# TASK OBJECTIVE:
When a line of the listing below has the string "балансу" in it, copy that line.

# EXTRACTED DATA:

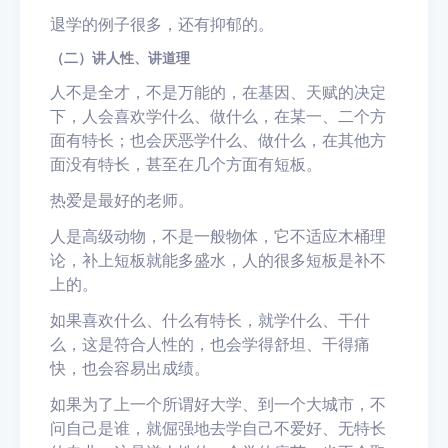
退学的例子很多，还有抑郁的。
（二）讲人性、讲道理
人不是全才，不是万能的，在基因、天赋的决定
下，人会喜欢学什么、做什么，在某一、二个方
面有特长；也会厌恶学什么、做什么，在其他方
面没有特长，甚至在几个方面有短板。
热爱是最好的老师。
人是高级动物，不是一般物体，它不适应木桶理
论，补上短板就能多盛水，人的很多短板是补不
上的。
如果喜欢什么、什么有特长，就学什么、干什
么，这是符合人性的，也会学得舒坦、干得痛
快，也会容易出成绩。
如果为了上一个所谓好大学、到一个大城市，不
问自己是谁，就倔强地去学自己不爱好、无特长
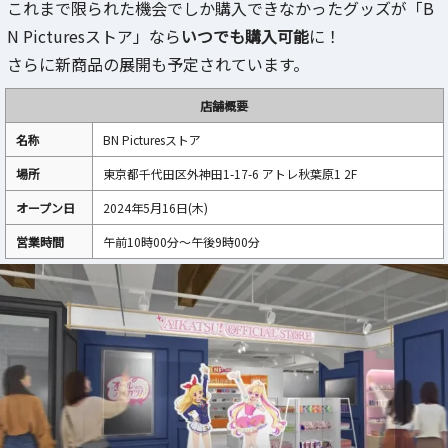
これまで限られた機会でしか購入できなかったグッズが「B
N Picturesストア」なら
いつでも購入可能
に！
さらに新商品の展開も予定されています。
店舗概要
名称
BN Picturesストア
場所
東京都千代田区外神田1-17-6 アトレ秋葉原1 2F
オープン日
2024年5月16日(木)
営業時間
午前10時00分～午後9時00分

==

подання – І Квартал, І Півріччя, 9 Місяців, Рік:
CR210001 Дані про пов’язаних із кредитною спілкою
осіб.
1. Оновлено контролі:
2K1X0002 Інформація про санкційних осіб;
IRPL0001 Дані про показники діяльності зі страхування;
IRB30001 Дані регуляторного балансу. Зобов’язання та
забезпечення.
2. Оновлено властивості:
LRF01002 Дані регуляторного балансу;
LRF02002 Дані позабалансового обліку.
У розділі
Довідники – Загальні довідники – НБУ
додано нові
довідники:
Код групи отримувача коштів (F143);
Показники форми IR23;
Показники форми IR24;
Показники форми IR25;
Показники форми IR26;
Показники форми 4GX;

# FINAL ANSWER:
IRB30001 Дані регуляторного балансу. Зобов’язання та
LRF01002 Дані регуляторного балансу;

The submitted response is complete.